The P.E.I. Humane Society says it has seen an increase in the number of animals arriving at its shelter for reasons related to housing during the pandemic.

The organization says that so far in 2021 the number of animals coming from those who have been evicted or who are moving has doubled compared to pre-pandemic levels. 128 animals were surrendered for housing-related reasons in 2019 compared to over 300 so far in 2021.

"What we're hearing from pet owners is that they need to move for whatever reason — their lease is ending, they can no longer afford the rent, that kind of thing — and the only options they have to go to are not animal-friendly," says Ashley Travis, development and communications coordinator at the Humane Society.

She said the separation can be painful for both the owners and their pets.

"Of course, it's heartbreaking to walk in the door and drop your animal off," she said. "And you know they're going to go to a good home, you know they're going to be happy. But that initial change is very hard for people and pets alike."

Travis said there has been a particular increase in the number of cats and rabbits surrendered to the shelter, though dogs have also been affected.

Tough choices

Connor Kelly, tenant network coordinator at advocacy group P.E.I. Fight for Affordable Housing, says they've also been noticing more people having to get rid of their pets due to housing.

He says a fair amount of people who've been evicted are faced with the tough choice between keeping their pets or finding a place to live.

"These are people who may not have a service animal but those animals are really important to them," he said. "They're part of their lives, and the eviction forces them to pretty much figure out if they can keep that part of their family or they have to get rid of them."

He said landlords should see what's profitable when it comes to the places they rent out.

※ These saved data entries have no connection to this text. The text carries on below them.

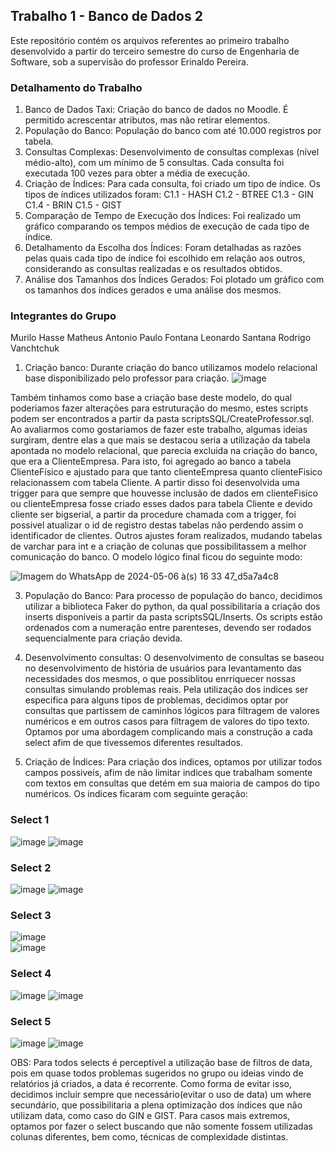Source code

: ## Trabalho 1 - Banco de Dados 2
Este repositório contém os arquivos referentes ao primeiro trabalho desenvolvido a partir do terceiro semestre do curso de Engenharia de Software, sob a supervisão do professor Erinaldo Pereira.

### Detalhamento do Trabalho
1. Banco de Dados Taxi: Criação do banco de dados no Moodle. É permitido acrescentar atributos, mas não retirar elementos.
2. População do Banco: População do banco com até 10.000 registros por tabela.
3. Consultas Complexas: Desenvolvimento de consultas complexas (nível médio-alto), com um mínimo de 5 consultas. Cada consulta foi executada 100 vezes para obter a média de execução.
4. Criação de Índices: Para cada consulta, foi criado um tipo de índice. Os tipos de índices utilizados foram:
C1.1 - HASH
C1.2 - BTREE
C1.3 - GIN
C1.4 - BRIN
C1.5 - GIST
5. Comparação de Tempo de Execução dos Índices: Foi realizado um gráfico comparando os tempos médios de execução de cada tipo de índice.
6. Detalhamento da Escolha dos Índices: Foram detalhadas as razões pelas quais cada tipo de índice foi escolhido em relação aos outros, considerando as consultas realizadas e os resultados obtidos.
7. Análise dos Tamanhos dos Índices Gerados: Foi plotado um gráfico com os tamanhos dos índices gerados e uma análise dos mesmos.
### Integrantes do Grupo
Murilo Hasse
Matheus Antonio
Paulo Fontana
Leonardo Santana
Rodrigo Vanchtchuk


1. Criação banco:
    Durante criação do banco utilizamos modelo relacional base disponibilizado pelo professor para criação.
![image](https://github.com/Murilo-Hasse/trabalho1-bd2/assets/53916135/c87793db-b3a2-4f35-aa7f-b41699628e61)

Também tinhamos como base a criação base deste modelo, do qual poderiamos fazer alterações para estruturação do mesmo, estes scripts podem ser encontrados a partir da pasta scriptsSQL/CreateProfessor.sql.
  Ao avaliarmos como gostariamos de fazer este trabalho, algumas ideias surgiram, dentre elas a que mais se destacou seria a utilização da tabela apontada no modelo relacional, que parecia excluida na criação do banco, que era a ClienteEmpresa. Para isto, foi agregado ao banco a tabela ClienteFísico e ajustado para que tanto clienteEmpresa quanto clienteFisico relacionassem com tabela Cliente.
A partir disso foi desenvolvida uma trigger para que sempre que houvesse inclusão de dados em clienteFisico ou clienteEmpresa fosse criado esses dados para tabela Cliente e devido cliente ser bigserial, a partir da procedure chamada com a trigger, foi possivel atualizar o id de registro destas tabelas não perdendo assim o identificador de clientes.
Outros ajustes foram realizados, mudando tabelas de varchar para int e a criação de colunas que possibilitassem a melhor comunicação do banco.
O modelo lógico final ficou do seguinte modo:

![Imagem do WhatsApp de 2024-05-06 à(s) 16 33 47_d5a7a4c8](https://github.com/Murilo-Hasse/trabalho1-bd2/assets/53916135/2ed1a578-0260-4661-9a9c-1d92ca7032ea)


3. População do Banco:
   Para processo de população do banco, decidimos utilizar a biblioteca Faker do python, da qual possibilitaria a criação dos inserts disponiveis a partir da pasta scriptsSQL/Inserts. Os scripts estão ordenados com a numeração entre parenteses, devendo ser rodados sequencialmente para criação devida.

4. Desenvolvimento consultas:
  O desenvolvimento de consultas se baseou no desenvolvimento de história de usuários para levantamento das necessidades dos mesmos, o que possiblitou enrriquecer nossas consultas simulando problemas reais. Pela utilização dos indices ser especifica para alguns tipos de problemas, decidimos optar por consultas que partissem de caminhos lógicos para filtragem de valores numéricos e em outros casos para filtragem de valores do tipo texto. Optamos por uma abordagem complicando mais a construção a cada select afim de que tivessemos diferentes resultados.

5. Criação de Índices:
   Para criação dos indices, optamos por utilizar todos campos possiveis, afim de não limitar indices que trabalham somente com textos em consultas que detém em sua maioria de campos do tipo numéricos.
Os indices ficaram com seguinte geração:
### Select 1
![image](https://github.com/Murilo-Hasse/trabalho1-bd2/assets/53916135/4d569f86-01d6-4bcb-9d63-4ab9d3ef61dd)
![image](https://github.com/Murilo-Hasse/trabalho1-bd2/assets/53916135/e923c599-5e46-4178-b56d-1781b38c6b02)
### Select 2
![image](https://github.com/Murilo-Hasse/trabalho1-bd2/assets/53916135/1a410879-f597-454c-9f5b-17a72a79ba5d)
![image](https://github.com/Murilo-Hasse/trabalho1-bd2/assets/53916135/87f98e14-248a-4f3e-b6b4-bbab5d6d16d6)
### Select 3
![image](https://github.com/Murilo-Hasse/trabalho1-bd2/assets/53916135/fcbfdd35-ac4f-46cc-acff-9553b65ac0f6)\
![image](https://github.com/Murilo-Hasse/trabalho1-bd2/assets/53916135/4d65db3c-a87b-440b-b158-8f18068c434a)
### Select 4
![image](https://github.com/Murilo-Hasse/trabalho1-bd2/assets/53916135/1ef5fdc6-13d4-405a-92a1-45829fe46023)
![image](https://github.com/Murilo-Hasse/trabalho1-bd2/assets/53916135/7a148804-4bb2-45e4-9ed7-9bd781614a57)
### Select 5
![image](https://github.com/Murilo-Hasse/trabalho1-bd2/assets/53916135/38866360-3a10-4de8-8920-e6d8271f8862)
![image](https://github.com/Murilo-Hasse/trabalho1-bd2/assets/53916135/aef1fd51-287c-4b69-998c-f645510f3d5c)

OBS:
  Para todos selects é perceptível a utilização base de filtros de data, pois em quase todos problemas sugeridos no grupo ou ideias vindo de relatórios já criados, a data é recorrente. Como forma de evitar isso, decidimos incluir sempre que necessário(evitar o uso de data) um where secundário, que possibilitaria a plena optimização dos índices que não utilizam data, como caso do GIN e GIST. Para casos mais extremos, optamos por fazer o select buscando que não somente fossem utilizadas colunas diferentes, bem como, técnicas de complexidade distintas.


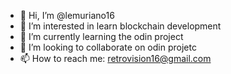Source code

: - 👋 Hi, I’m @lemuriano16
- 👀 I’m interested in learn blockchain development
- 🌱 I’m currently learning the odin project
- 💞️ I’m looking to collaborate on odin projetc
- 📫 How to reach me: retrovision16@gmail.com

<!---
lemuriano16/lemuriano16 is a ✨ special ✨ repository because its `README.md` (this file) appears on your GitHub profile.
You can click the Preview link to take a look at your changes.
--->
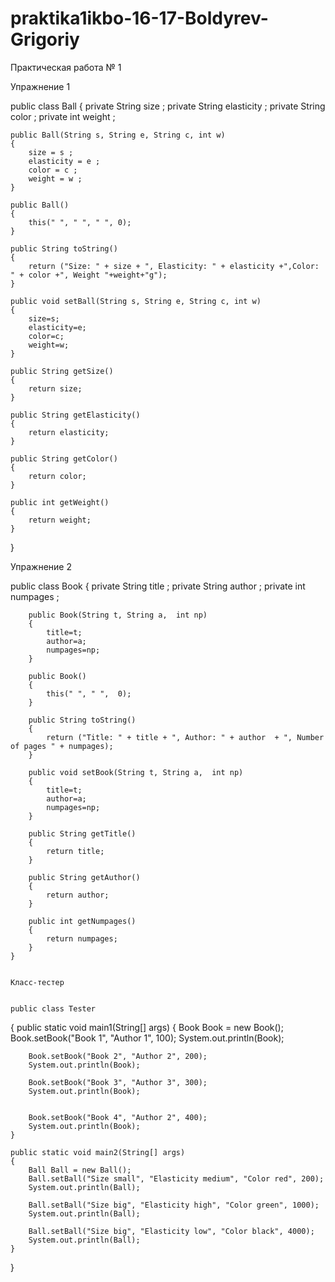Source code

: # praktika1ikbo-16-17-Boldyrev-Grigoriy

Практическая работа № 1

Упражнение 1

public class Ball
{
    private String size ;
    private String elasticity ;
    private String color ;
    private int weight ;

    public Ball(String s, String e, String c, int w)
    {
        size = s ;
        elasticity = e ;
        color = c ;
        weight = w ;
    }

    public Ball()
    {
        this(" ", " ", " ", 0);
    }

    public String toString()
    {
        return ("Size: " + size + ", Elasticity: " + elasticity +",Color: " + color +", Weight "+weight+"g");
    }

    public void setBall(String s, String e, String c, int w)
    {
        size=s;
        elasticity=e;
        color=c;
        weight=w;
    }

    public String getSize()
    {
        return size;
    }

    public String getElasticity()
    {
        return elasticity;
    }

    public String getColor()
    {
        return color;
    }

    public int getWeight()
    {
        return weight;
    }
}


Упражнение 2


public class Book
    {
        private String title ;
        private String author ;
        private int numpages ;

        public Book(String t, String a,  int np)
        {
            title=t;
            author=a;
            numpages=np;
        }

        public Book()
        {
            this(" ", " ",  0);
        }

        public String toString()
        {
            return ("Title: " + title + ", Author: " + author  + ", Number of pages " + numpages);
        }

        public void setBook(String t, String a,  int np)
        {
            title=t;
            author=a;
            numpages=np;
        }

        public String getTitle()
        {
            return title;
        }

        public String getAuthor()
        {
            return author;
        }

        public int getNumpages()
        {
            return numpages;
        }
    }
    
    
    Класс-тестер
    
		
    public class Tester
{
    public static void main1(String[] args)
    {
        Book Book = new Book();
        Book.setBook("Book 1", "Author 1", 100);
        System.out.println(Book);

        Book.setBook("Book 2", "Author 2", 200);
        System.out.println(Book);

        Book.setBook("Book 3", "Author 3", 300);
        System.out.println(Book);


        Book.setBook("Book 4", "Author 2", 400);
        System.out.println(Book);
    }

    public static void main2(String[] args)
    {
        Ball Ball = new Ball();
        Ball.setBall("Size small", "Elasticity medium", "Color red", 200);
        System.out.println(Ball);

        Ball.setBall("Size big", "Elasticity high", "Color green", 1000);
        System.out.println(Ball);

        Ball.setBall("Size big", "Elasticity low", "Color black", 4000);
        System.out.println(Ball);
    }
}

"Apartments and rental properties aren't just investments, these are people's homes and they have families and lives that are attached to these places," Kelly said.

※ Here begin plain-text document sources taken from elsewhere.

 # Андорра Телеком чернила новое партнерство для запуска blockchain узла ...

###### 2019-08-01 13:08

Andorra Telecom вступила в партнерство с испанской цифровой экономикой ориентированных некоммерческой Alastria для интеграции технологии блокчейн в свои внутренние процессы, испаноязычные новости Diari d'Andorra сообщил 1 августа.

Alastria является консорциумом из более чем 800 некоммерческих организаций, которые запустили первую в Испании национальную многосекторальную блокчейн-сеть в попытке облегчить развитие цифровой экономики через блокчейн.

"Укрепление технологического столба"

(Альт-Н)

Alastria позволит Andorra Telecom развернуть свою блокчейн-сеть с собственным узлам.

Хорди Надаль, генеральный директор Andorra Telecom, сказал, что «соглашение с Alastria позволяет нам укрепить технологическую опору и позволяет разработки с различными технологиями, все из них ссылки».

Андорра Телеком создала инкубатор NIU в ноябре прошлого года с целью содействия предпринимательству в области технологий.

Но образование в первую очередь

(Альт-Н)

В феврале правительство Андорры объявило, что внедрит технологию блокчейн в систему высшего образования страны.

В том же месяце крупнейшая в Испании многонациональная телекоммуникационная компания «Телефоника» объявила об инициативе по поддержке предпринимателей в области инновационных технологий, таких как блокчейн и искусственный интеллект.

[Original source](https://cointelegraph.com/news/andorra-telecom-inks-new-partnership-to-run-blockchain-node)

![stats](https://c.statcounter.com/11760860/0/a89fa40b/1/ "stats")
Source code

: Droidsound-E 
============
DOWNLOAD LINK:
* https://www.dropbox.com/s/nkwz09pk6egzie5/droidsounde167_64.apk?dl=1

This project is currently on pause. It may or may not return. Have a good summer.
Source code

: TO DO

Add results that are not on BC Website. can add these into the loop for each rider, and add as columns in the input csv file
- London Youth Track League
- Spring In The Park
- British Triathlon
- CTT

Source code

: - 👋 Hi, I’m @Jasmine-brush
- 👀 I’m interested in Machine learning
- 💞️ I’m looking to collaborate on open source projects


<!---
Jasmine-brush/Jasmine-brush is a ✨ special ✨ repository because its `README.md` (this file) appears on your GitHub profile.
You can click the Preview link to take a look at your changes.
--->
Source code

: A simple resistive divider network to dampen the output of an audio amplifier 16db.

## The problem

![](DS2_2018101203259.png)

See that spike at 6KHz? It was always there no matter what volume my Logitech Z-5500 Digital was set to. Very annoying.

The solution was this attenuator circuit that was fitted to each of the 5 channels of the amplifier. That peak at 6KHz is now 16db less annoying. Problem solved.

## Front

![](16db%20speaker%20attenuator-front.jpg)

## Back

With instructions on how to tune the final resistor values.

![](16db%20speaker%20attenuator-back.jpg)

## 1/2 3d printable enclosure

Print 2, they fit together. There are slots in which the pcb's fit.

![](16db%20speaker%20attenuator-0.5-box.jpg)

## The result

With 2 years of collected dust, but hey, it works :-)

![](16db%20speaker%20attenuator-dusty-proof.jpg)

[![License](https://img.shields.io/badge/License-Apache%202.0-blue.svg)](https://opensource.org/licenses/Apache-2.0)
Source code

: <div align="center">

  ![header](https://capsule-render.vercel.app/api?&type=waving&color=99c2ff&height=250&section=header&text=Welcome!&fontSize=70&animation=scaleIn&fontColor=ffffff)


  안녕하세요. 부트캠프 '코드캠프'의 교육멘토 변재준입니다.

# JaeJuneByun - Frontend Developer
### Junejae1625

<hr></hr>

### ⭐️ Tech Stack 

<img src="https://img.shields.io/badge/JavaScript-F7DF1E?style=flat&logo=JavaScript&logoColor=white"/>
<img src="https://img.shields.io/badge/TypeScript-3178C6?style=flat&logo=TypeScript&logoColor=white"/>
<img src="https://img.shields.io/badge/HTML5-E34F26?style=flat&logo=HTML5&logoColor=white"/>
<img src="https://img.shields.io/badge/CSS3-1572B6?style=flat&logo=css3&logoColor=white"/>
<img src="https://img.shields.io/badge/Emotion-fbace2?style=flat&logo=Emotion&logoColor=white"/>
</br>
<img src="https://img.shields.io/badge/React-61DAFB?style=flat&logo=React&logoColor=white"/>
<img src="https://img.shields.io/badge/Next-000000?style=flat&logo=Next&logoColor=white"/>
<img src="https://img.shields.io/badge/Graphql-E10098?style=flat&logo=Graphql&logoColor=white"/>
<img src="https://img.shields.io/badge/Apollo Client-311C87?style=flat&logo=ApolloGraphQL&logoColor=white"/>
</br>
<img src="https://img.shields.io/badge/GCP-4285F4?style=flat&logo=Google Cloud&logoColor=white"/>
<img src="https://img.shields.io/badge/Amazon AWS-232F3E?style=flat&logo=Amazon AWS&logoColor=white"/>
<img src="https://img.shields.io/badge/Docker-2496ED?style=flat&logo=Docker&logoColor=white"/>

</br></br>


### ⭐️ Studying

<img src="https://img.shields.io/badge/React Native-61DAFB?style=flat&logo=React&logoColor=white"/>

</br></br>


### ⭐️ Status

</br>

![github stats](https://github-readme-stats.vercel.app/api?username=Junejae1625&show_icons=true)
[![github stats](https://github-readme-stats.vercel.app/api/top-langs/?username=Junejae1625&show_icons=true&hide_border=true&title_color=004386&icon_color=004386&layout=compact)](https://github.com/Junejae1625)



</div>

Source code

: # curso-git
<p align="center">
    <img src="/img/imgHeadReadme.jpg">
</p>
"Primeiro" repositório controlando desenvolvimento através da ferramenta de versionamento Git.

"For those homes to require them to cut off a part of their life, like their pet or whatever kind of standard of living they used to have before they had to move, that's a big cost for people that gets missed."

Fears of property damage

Christel Prus runs P.E.I. Pet Friendly Home Rentals, a Facebook group which connects prospective tenants with landlords who own pet-friendly properties.

Laura Meader/CBC
Laura Meader/CBC

She says a lot of landlords may be hesitant to rent out their property to pet owners based on previous experiences with animals.

"It's very sad because there are a lot of families and pet-friendly owners who are looking for accommodations who have well-behaved animals," she said.

"Unfortunately, a lot of landlords and owners in general I find have reservations to renting because maybe they had a tenant prior who didn't have a well-behaved pet that caused more damage than, say, what their damage deposit would cover for repairs or what not."

Kelly says tenants may not even want to approach their landlord to ask for accommodations for their pets.

"There are people that I know who won't even ask for significant repairs to be done. People are scared to ask their landlords for any can of help, so asking for what a landlord would probably consider a luxury — people aren't going to do that very often."

No-judgment process

Fortunately for the pets surrendered to the Humane Society, Travis said that adoption rates are high and the animals are usually able to leave the shelter pretty rapidly.

She says a lot of the pets they get due to housing-related issues are usually properly taken care of and are well-behaved and have no health issues.

For those looking to give up their pets, Travis said it's a "no judgment process" and that there are no charges for those who surrender their animals.

"All we want to know is why you're bringing the animal in," she said. "We don't judge your reasoning. All we want to know is what the animal requires and what kind of food they like. That's really it, and we'll find them the best home we possibly can."